#### ページ抜粋:
また本発明は、動力源を含む動力伝達系の試験装置であって、前記動力伝達系に軸を介して接続され前記軸にトルクを発生するか、又は前記動力源を模擬して前記動力源の出力軸にトルクを発生するダイナモメータと、前記ダイナモメータの実速度を検出する速度検出手段と、一慣性系をモデルとして前記ダイナモメータの速度を推定する速度推定手段と、前記推定速度と前記実速度との偏差を算出する偏差算出手段と、前記動力伝達系の動力源のトルク指令値発生手段又は駆動トルクを予測する駆動トルク予測手段とを備え、前記偏差にオブザーバゲインを乗算し、前記トルク指令値又は駆動トルク予測値によって補償することにより、前記軸又は前記出力軸の軸トルクを推定するトルク推定手段とを備え、前記推定された軸トルクに基づいて前記動力源から見たダイナモメータの慣性量、またはダイナモメータで模擬する動力源の慣性量を所望の慣性量となるように前記ダイナモメータの発生トルクを制御する制御手段とを有することを特徴とする。
【0009】
また本発明は、前記実速度と推定速度の偏差の算出の前段で、これら実速度と推定速度とのそれぞれの信号系に、互いに同一の特性で高周波成分を除去するローパスフィルタ手段を設けたことを特徴とする。
また本発明は、前記実速度と推定速度との偏差の算出の後段で、その高周波成分を除去するローパスフィルタ手段を設けたことを特徴とする。
また本発明は、前記動力源へのトルク指令値又は駆動トルク予測値の変化点を判断し、トルク指令値又は駆動トルク予測値の変化点で、フィルタ手段のフィルタ時定数を切り換える変化点判断手段を有することを特徴とする。

#### データ一覧:
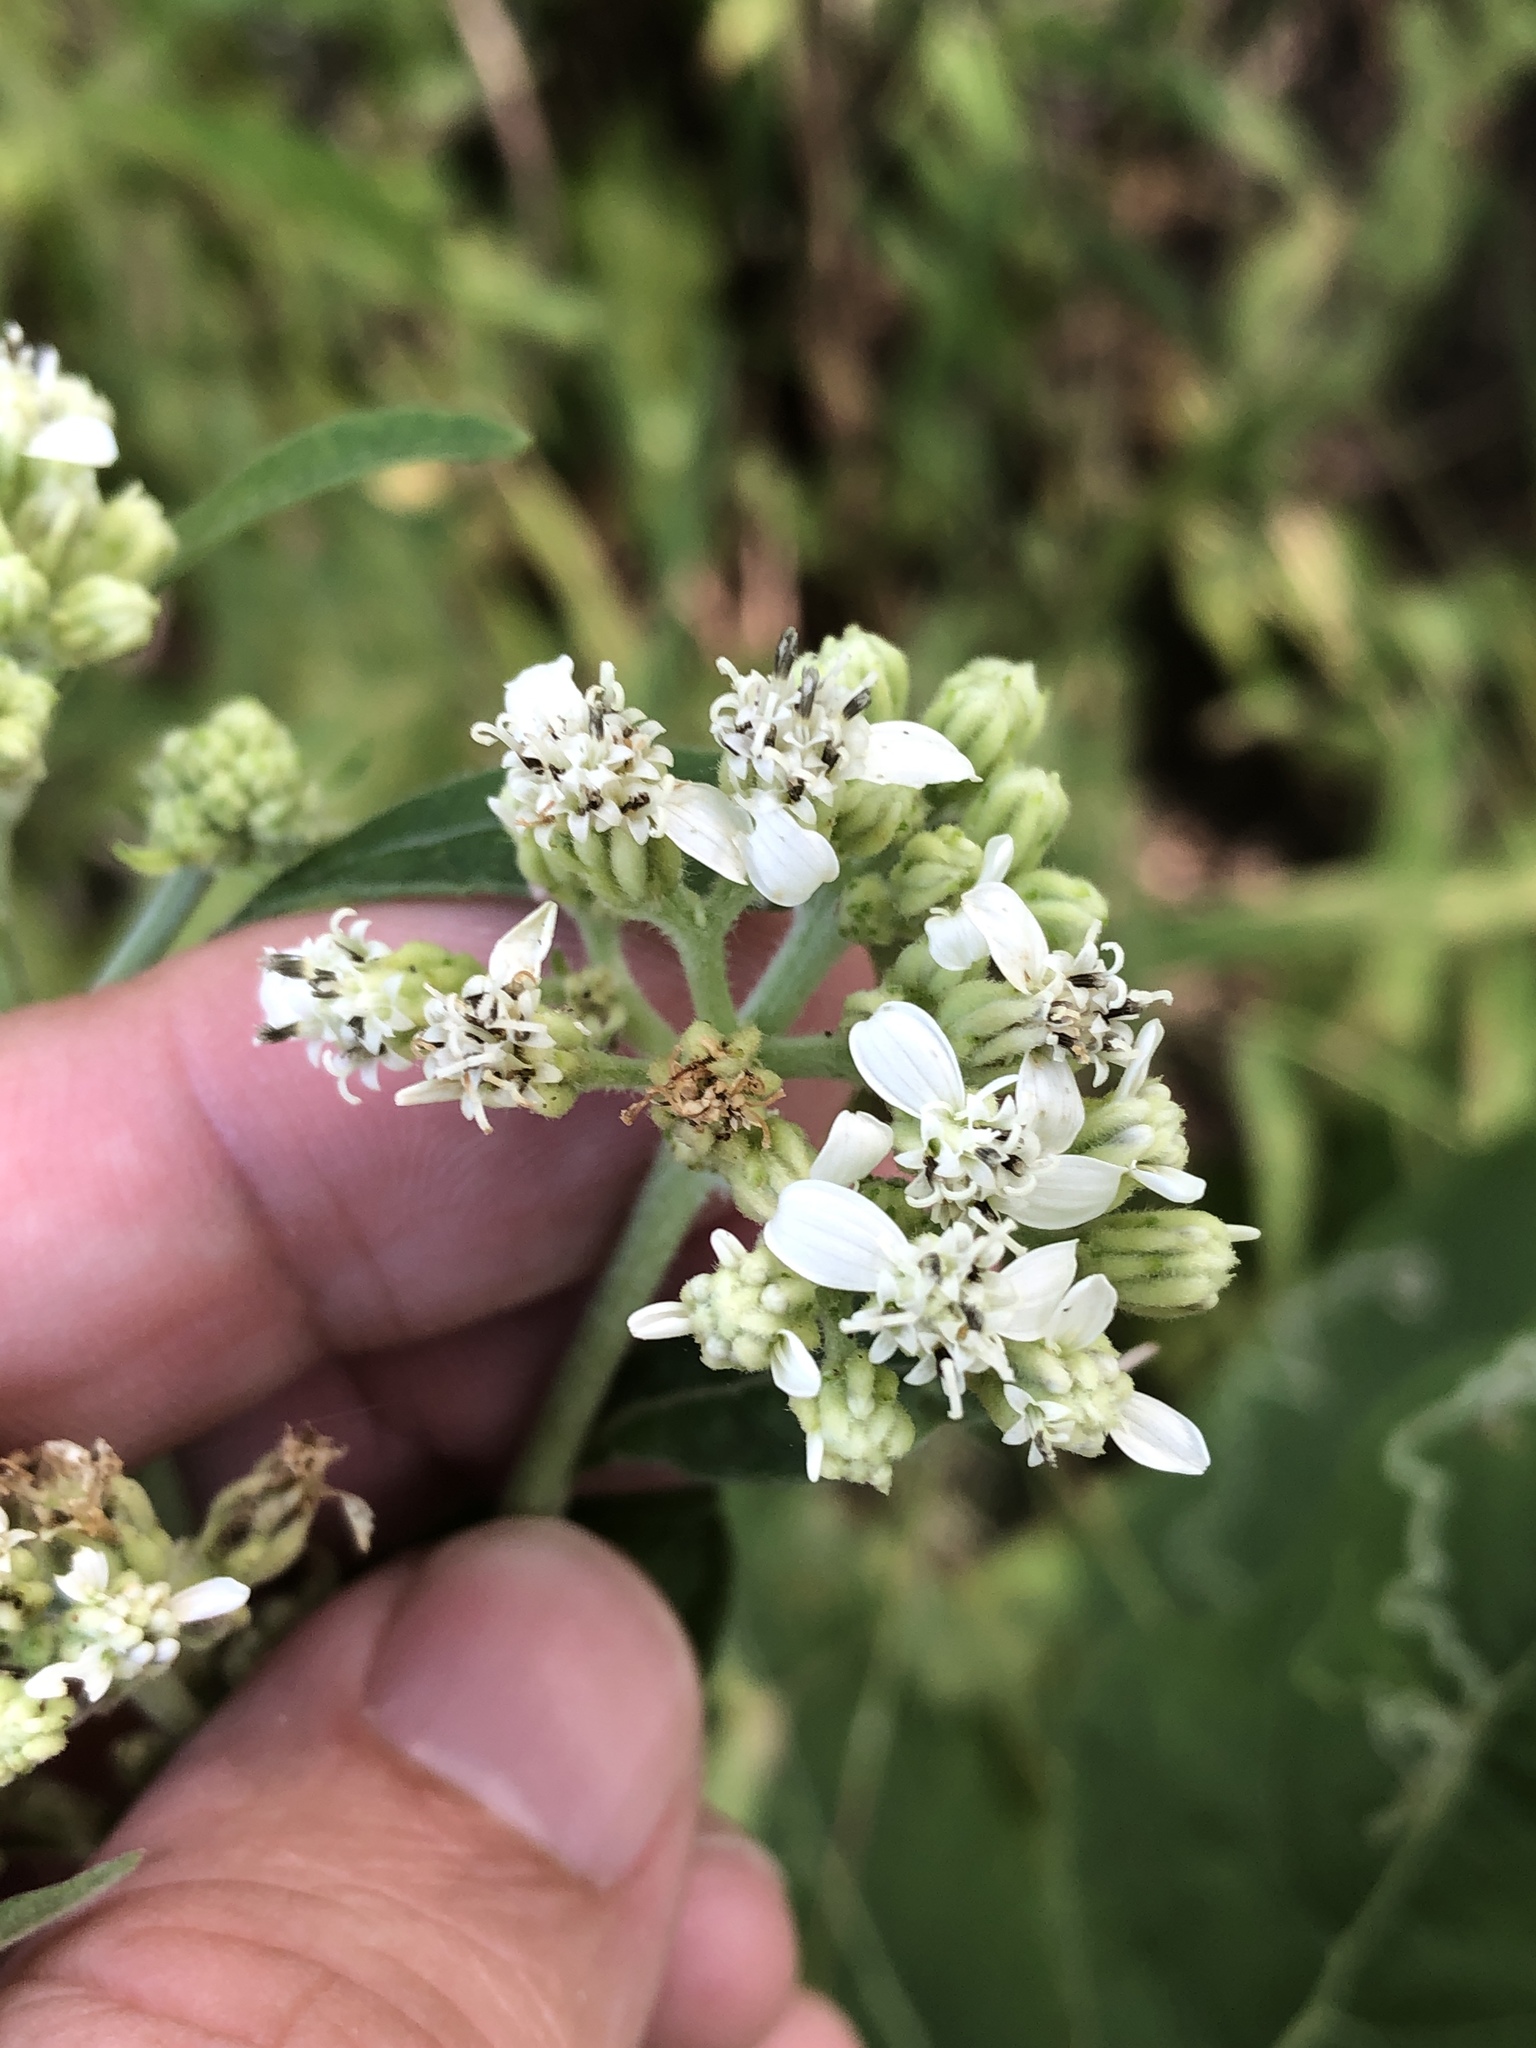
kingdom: Plantae
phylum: Tracheophyta
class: Magnoliopsida
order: Asterales
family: Asteraceae
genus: Verbesina
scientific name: Verbesina virginica
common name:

#### 取り組む課題:
1) ページ抜粋の「また本発明は、動力源を含む動」から「段を有することを特徴とする。」までを一字一句違えずに書き写せ。
2) ページ抜粋では、制御手段は何に基づき、どのような状態となるようにダイナモメータの発生トルクを制御するか。1〜3文で説明せよ。

#### 課題別の解答:
1)
また本発明は、動力源を含む動力伝達系の試験装置であって、前記動力伝達系に軸を介して接続され前記軸にトルクを発生するか、又は前記動力源を模擬して前記動力源の出力軸にトルクを発生するダイナモメータと、前記ダイナモメータの実速度を検出する速度検出手段と、一慣性系をモデルとして前記ダイナモメータの速度を推定する速度推定手段と、前記推定速度と前記実速度との偏差を算出する偏差算出手段と、前記動力伝達系の動力源のトルク指令値発生手段又は駆動トルクを予測する駆動トルク予測手段とを備え、前記偏差にオブザーバゲインを乗算し、前記トルク指令値又は駆動トルク予測値によって補償することにより、前記軸又は前記出力軸の軸トルクを推定するトルク推定手段とを備え、前記推定された軸トルクに基づいて前記動力源から見たダイナモメータの慣性量、またはダイナモメータで模擬する動力源の慣性量を所望の慣性量となるように前記ダイナモメータの発生トルクを制御する制御手段とを有することを特徴とする。
【0009】
また本発明は、前記実速度と推定速度の偏差の算出の前段で、これら実速度と推定速度とのそれぞれの信号系に、互いに同一の特性で高周波成分を除去するローパスフィルタ手段を設けたことを特徴とする。
また本発明は、前記実速度と推定速度との偏差の算出の後段で、その高周波成分を除去するローパスフィルタ手段を設けたことを特徴とする。
また本発明は、前記動力源へのトルク指令値又は駆動トルク予測値の変化点を判断し、トルク指令値又は駆動トルク予測値の変化点で、フィルタ手段のフィルタ時定数を切り換える変化点判断手段を有することを特徴とする。

2) 制御手段は、推定された軸トルクに基づいてダイナモメータの発生トルクを制御する。その目的は、動力源から見たダイナモメータの慣性量、またはダイナモメータで模擬する動力源の慣性量を、所望の慣性量にすることである。